Excerpted text |
○ ○ ○ ○

Brief recap: I’ve been using Last.fm to keep track of the music I listen to for over ten years. This has provided me with the oportunity to inspect, analyze and visualize my data in search for patterns and interesting trends. Some of the previous work includes: artists wordclods, map-masked artist wordclouds, polar-plot playcounts over time of day, and artists’ transitions networks.

After playing a bit more with my last.fm dataset, I realized I hadn’t really found any good way to show artists’ playcounts over time. All of the other visualizations I had done before are static snapshots of agregated playcounts, so I became interested in figuring out a way to show the temporal information of the data. This, however, required some thinking and time to develop, as it required compressing a lot of temporal information into a single panel.

Initially, I was thinking of doing some simple scatterplots with dots to mark the times at which artists had been played over time. This wasn’t too bad but the dots overlapped heavily and were not very appealing. After a couple of tests, I figured doing a thin line on every play, with low opacity could do the trick. This turned out to be a good idea, as it made the information more visible and appealing, so I pursued that avenue for the panel.

○ ○ ○ ○

(Records excerpted from a collection)
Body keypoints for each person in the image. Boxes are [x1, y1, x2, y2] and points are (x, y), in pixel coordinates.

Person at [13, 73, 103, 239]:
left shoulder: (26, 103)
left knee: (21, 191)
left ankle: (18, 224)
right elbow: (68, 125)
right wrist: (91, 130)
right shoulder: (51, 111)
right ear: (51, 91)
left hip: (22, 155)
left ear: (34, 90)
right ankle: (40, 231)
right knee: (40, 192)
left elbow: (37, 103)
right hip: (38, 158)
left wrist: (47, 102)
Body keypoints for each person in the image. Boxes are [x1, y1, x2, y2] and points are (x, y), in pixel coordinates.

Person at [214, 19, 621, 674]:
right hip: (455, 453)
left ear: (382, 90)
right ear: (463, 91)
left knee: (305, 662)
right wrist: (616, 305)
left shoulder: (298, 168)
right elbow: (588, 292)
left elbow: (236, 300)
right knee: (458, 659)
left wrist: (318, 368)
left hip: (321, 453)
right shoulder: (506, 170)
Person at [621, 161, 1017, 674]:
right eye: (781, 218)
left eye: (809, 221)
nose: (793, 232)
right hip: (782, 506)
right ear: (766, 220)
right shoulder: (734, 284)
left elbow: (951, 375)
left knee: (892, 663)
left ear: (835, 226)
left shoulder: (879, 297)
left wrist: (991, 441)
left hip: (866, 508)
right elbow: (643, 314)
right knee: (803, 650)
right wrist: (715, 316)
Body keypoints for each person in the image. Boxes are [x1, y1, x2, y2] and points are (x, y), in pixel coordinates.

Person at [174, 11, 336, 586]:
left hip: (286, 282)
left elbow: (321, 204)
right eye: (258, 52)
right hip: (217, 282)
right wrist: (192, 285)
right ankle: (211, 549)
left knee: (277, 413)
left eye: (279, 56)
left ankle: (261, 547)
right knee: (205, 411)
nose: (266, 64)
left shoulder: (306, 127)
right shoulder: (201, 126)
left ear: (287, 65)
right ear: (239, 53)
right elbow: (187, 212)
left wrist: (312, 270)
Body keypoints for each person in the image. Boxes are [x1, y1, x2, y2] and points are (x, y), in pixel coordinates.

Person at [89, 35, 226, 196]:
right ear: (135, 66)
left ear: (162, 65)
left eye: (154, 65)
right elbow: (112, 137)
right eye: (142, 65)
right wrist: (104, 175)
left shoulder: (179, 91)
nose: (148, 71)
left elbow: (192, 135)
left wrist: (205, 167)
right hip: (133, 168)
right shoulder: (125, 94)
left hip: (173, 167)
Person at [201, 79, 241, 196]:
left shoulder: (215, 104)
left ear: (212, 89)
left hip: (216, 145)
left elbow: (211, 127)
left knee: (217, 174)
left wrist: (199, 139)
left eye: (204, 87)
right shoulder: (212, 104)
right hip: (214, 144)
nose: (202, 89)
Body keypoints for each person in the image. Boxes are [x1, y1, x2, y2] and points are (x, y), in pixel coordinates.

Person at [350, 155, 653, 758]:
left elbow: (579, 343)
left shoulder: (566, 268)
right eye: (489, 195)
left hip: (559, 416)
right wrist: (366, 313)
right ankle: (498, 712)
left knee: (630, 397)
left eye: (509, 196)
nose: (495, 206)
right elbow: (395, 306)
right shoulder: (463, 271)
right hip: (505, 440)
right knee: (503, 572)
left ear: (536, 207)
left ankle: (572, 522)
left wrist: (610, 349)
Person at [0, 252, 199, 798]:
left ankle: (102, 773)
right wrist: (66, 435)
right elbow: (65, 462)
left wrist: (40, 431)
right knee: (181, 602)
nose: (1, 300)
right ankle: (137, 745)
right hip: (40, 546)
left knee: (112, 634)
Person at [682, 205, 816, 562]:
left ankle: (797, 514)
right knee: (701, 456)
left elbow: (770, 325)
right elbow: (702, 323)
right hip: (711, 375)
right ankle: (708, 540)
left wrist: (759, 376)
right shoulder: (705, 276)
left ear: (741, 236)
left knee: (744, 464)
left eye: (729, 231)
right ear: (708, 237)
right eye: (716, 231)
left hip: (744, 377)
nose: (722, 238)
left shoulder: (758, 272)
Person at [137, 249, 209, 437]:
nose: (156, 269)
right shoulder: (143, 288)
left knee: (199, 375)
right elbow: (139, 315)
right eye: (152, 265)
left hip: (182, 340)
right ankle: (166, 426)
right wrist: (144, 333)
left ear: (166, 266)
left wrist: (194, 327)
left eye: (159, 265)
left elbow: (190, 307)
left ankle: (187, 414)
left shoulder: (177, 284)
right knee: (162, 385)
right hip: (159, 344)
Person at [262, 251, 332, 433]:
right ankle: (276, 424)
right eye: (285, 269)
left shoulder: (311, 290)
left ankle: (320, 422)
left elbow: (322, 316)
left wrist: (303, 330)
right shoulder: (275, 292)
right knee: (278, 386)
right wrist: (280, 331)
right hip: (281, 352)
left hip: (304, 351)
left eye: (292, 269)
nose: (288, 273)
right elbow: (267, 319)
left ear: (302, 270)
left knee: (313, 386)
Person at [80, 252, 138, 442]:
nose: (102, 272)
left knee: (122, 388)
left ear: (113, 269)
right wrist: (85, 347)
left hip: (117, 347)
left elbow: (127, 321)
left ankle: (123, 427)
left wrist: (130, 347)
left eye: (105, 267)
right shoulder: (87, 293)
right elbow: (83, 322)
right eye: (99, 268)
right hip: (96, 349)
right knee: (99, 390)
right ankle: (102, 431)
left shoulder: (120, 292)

○ ○ ○ ○

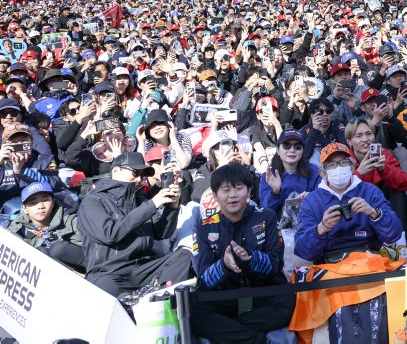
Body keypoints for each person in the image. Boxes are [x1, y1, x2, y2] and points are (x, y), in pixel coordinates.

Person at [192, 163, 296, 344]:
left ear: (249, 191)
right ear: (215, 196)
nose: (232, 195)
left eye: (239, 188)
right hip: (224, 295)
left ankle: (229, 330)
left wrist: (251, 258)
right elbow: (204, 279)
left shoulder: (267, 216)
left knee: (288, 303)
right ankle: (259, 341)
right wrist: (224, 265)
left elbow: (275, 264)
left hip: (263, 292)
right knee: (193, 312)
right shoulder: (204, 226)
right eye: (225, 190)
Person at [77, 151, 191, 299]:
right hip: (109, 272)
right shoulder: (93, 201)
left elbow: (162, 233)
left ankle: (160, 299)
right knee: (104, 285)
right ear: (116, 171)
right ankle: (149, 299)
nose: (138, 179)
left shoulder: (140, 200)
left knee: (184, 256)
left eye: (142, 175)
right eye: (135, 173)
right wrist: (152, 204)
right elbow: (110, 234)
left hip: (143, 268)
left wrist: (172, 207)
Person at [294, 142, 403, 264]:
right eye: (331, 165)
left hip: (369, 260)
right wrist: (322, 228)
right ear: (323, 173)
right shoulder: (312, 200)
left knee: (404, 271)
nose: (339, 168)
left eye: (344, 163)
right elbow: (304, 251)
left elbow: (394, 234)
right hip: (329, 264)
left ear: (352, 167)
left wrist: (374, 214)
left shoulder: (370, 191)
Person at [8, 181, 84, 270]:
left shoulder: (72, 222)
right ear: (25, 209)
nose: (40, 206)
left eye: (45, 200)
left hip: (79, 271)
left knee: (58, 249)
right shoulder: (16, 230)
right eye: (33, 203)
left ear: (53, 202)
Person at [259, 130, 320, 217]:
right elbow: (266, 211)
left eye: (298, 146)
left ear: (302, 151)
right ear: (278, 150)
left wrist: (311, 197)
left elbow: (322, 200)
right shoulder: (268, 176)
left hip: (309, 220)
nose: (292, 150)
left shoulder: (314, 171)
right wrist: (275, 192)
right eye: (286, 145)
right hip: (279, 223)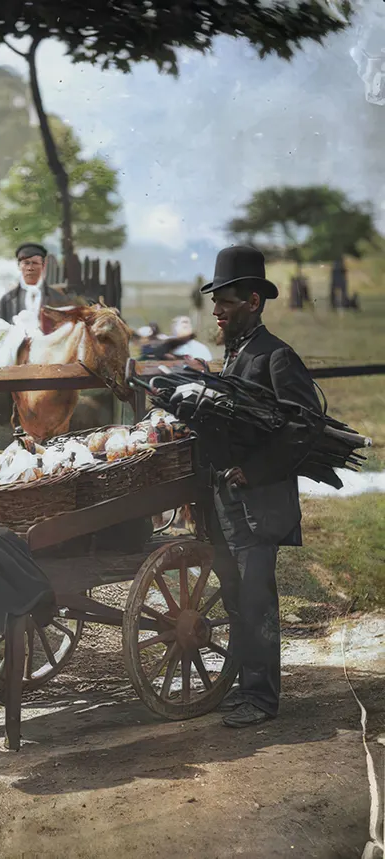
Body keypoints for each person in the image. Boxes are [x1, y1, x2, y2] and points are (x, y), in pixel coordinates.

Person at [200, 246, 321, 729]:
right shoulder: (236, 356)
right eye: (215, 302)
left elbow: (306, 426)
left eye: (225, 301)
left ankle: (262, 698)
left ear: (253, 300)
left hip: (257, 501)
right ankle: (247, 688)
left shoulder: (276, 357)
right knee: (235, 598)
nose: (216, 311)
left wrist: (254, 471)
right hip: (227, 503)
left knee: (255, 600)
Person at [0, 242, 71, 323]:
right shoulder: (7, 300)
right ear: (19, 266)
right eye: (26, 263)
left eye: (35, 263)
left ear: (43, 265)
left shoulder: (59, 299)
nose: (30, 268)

○ ○ ○ ○

Work instructions |
a - Using the Last.fm post, decide whether each statement agrees with it: (i) the author has been keeping track of their music with Last.fm for over ten years; (ii) the dots in the early scatterplots overlapped only slightly; (iii) drawing a thin, low-opacity line for each play made the information more visible. For each, give yes or no and quote the words from the post that settle it.
b - Translate this sentence from the Last.fm post into Spanish: "After a couple of tests, I figured doing a thin line on every play, with low opacity could do the trick."
c - Reproduce the Last.fm post word for word, between "Brief recap: I’ve" and "a single panel.", inclusive.

Per-task outputs |
a -
(i) Yes: "I’ve been using Last.fm to keep track of the music I listen to for over ten years."
(ii) No: "the dots overlapped heavily and were not very appealing."
(iii) Yes: "it made the information more visible and appealing."

b - Después de un par de pruebas, pensé que trazar una línea fina en cada reproducción, con baja opacidad, podría funcionar.

c -
Brief recap: I’ve been using Last.fm to keep track of the music I listen to for over ten years. This has provided me with the oportunity to inspect, analyze and visualize my data in search for patterns and interesting trends. Some of the previous work includes: artists wordclods, map-masked artist wordclouds, polar-plot playcounts over time of day, and artists’ transitions networks.

After playing a bit more with my last.fm dataset, I realized I hadn’t really found any good way to show artists’ playcounts over time. All of the other visualizations I had done before are static snapshots of agregated playcounts, so I became interested in figuring out a way to show the temporal information of the data. This, however, required some thinking and time to develop, as it required compressing a lot of temporal information into a single panel.